Ocena:

Książka, której narratorem jest pies o imieniu Tassen, porusza tematy przyjaźni, starzenia się, samotności i więzi między człowiekiem a zwierzęciem, przeplatając się z historycznym tłem wyprawy polarnej Roalda Amundsena. Podczas gdy niektórzy czytelnicy docenili czarny humor i unikalną perspektywę, wielu uznało tę historię za ponurą, a zakończenie za niepokojące, szczególnie dla miłośników psów.
Zalety:Unikalna perspektywa narracji z perspektywy psa, która oferuje humorystyczne i wzruszające momenty.
Wady:Skuteczna eksploracja głębokich tematów, takich jak starzenie się, towarzystwo i poświęcenie.
(na podstawie 15 opinii czytelników)
Good Dogs Don't Make It to the South Pole
Opowiedziana oczami bardzo zrzędliwego, ale sympatycznego kundla, zabawna i wzruszająca opowieść o starzeniu się, śmierci, przyjaźni i życiu, która udowadnia, że czasami historia psa jest najbardziej ludzka ze wszystkich.
Tassen zawsze był psem jednoosobowym. Kiedy jego ludzki towarzysz, Major Thorkildsen, umiera, Tassen i pani Thorkildsen zostają sami. Tassen opłakuje Majora, jedząc zbyt wiele smakołyków, a pani T. zbyt dużo pije. Niespodziewanie znajdują jednak wspólny język w badaniu wyprawy Roalda Amundsena na biegun południowy, prowadzonej przez sforę nieustraszonych psów.
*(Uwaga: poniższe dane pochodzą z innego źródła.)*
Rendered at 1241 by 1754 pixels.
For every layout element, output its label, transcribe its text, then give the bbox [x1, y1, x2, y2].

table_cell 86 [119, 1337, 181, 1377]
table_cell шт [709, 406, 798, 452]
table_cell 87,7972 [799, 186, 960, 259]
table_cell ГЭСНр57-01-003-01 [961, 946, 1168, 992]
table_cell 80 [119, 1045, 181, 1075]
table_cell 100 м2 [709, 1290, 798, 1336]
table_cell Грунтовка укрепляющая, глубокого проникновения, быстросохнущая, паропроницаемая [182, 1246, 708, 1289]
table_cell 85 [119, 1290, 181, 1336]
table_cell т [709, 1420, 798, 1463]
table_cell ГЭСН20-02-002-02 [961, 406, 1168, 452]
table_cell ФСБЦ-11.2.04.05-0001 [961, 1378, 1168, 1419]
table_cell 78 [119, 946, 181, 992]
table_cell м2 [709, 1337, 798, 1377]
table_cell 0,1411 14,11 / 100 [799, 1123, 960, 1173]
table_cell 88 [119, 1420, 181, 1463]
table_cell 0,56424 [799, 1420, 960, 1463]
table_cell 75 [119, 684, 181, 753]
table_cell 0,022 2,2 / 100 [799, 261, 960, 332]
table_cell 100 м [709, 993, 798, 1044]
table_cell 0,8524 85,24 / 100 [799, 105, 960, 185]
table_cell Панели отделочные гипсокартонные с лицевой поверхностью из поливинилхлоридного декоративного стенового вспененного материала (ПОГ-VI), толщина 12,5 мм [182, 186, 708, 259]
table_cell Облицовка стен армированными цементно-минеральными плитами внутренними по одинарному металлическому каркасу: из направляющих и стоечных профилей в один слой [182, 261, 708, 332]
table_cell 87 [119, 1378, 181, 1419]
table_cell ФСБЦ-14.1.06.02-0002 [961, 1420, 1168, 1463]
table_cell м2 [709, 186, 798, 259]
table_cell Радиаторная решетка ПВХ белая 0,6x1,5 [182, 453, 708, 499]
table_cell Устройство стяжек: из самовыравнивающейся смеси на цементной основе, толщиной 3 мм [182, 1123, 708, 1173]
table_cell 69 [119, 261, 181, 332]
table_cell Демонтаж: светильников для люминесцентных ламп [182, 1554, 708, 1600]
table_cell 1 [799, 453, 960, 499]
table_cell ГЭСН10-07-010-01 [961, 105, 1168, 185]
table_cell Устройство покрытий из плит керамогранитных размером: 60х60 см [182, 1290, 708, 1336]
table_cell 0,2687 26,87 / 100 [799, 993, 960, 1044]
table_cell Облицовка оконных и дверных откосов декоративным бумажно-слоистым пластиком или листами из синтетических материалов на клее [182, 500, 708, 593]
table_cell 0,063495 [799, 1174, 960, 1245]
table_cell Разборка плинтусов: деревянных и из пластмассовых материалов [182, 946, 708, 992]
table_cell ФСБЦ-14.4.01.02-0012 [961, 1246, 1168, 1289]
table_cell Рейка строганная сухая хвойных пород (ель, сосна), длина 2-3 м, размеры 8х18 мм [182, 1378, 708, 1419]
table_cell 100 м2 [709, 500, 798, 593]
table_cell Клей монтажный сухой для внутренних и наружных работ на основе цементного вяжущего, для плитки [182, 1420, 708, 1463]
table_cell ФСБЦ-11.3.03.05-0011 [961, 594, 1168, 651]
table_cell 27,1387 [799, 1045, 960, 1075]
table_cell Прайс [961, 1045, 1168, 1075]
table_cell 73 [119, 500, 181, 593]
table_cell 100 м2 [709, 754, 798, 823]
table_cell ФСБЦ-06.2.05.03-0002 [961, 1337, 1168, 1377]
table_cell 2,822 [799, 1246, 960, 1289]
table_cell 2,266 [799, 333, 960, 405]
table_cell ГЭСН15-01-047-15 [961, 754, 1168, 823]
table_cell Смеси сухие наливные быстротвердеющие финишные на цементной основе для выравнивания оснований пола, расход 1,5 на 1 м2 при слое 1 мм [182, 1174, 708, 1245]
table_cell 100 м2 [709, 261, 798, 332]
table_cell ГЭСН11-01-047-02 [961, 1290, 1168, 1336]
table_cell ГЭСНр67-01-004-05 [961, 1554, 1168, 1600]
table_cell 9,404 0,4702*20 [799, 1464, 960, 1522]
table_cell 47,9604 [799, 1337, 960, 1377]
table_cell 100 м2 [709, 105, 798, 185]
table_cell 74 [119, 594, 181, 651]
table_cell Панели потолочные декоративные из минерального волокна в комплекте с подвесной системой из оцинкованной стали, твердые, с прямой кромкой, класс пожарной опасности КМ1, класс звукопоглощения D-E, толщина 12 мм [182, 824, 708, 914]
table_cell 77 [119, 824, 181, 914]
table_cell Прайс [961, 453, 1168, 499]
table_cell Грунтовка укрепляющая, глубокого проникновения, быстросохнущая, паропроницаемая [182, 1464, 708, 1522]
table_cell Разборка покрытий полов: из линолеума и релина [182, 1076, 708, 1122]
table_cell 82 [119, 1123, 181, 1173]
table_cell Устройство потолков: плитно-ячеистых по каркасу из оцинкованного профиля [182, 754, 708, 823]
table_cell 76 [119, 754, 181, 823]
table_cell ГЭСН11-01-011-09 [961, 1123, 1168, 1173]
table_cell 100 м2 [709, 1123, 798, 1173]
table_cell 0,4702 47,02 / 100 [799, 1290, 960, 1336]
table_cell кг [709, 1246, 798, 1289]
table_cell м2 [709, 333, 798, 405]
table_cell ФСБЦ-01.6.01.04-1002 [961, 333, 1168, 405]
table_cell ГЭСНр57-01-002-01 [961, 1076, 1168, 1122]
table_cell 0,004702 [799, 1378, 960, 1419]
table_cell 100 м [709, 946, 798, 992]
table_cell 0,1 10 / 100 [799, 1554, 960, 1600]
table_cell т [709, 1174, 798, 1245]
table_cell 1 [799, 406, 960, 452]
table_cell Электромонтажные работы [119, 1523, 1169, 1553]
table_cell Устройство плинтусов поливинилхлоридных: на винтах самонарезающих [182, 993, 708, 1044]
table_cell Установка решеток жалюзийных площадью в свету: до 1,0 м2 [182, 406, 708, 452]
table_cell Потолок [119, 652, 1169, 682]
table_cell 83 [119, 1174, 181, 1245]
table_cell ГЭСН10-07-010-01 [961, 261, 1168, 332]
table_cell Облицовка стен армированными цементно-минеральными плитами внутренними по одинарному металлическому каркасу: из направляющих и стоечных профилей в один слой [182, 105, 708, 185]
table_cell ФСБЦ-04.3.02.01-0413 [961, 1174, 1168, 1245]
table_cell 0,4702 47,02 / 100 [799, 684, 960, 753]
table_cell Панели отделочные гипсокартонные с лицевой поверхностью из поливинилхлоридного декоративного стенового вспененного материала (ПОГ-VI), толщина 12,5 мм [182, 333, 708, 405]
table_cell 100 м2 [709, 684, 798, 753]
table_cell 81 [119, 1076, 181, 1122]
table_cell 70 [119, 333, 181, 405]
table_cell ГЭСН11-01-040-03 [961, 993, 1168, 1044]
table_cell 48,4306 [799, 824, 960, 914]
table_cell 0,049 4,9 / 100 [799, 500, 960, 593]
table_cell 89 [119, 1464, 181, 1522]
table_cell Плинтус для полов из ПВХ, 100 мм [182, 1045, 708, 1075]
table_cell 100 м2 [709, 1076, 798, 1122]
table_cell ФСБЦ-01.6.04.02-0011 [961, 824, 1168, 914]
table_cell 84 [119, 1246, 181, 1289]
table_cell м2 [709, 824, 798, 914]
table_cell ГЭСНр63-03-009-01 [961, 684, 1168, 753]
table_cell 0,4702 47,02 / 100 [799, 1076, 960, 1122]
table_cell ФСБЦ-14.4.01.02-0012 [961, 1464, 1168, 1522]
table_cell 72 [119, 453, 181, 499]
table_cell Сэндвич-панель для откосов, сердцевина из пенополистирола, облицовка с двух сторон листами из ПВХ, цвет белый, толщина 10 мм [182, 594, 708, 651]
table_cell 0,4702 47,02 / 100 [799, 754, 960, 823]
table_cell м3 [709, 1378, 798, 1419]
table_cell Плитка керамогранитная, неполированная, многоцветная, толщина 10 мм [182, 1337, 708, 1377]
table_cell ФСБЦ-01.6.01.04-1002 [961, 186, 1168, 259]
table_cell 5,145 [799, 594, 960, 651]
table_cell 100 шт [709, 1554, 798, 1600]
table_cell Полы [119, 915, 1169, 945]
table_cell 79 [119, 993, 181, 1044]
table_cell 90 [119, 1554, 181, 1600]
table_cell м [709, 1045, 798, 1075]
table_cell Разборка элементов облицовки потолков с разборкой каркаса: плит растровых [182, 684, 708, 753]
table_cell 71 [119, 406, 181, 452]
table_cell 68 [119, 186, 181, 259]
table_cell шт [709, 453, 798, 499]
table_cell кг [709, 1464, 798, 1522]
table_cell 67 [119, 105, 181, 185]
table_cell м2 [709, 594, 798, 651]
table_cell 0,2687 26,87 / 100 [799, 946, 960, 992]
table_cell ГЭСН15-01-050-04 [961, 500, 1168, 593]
Ale spokojne dni, które Tassen i pani T. spędzają razem w bibliotece, badając arktyczną przygodę odkrywcy, zostają zakłócone przez przybycie jej syna i synowej. Chcąc wprowadzić się do przestronnego domu majora, planują wysłać panią T. do domu opieki. Zastanawiając się nad własnym losem, Tassen drży na myśl o tym, co może się z nim stać. Jednak Tassen i pani T. nie zamierzają się poddać. Zainspirowana Roaldem Amundsenem i jego psami, ta nieprawdopodobna para jest gotowa na wszystko, co rzuci im życie.
Good Dogs Don't Make It to the South Pole to mrocznie komediowy i kapryśny portret starzenia się i śmierci opowiedziany poprzez przyjaźń psa ze starszą kobietą.
Przetłumaczone z norweskiego przez Marie Otsby.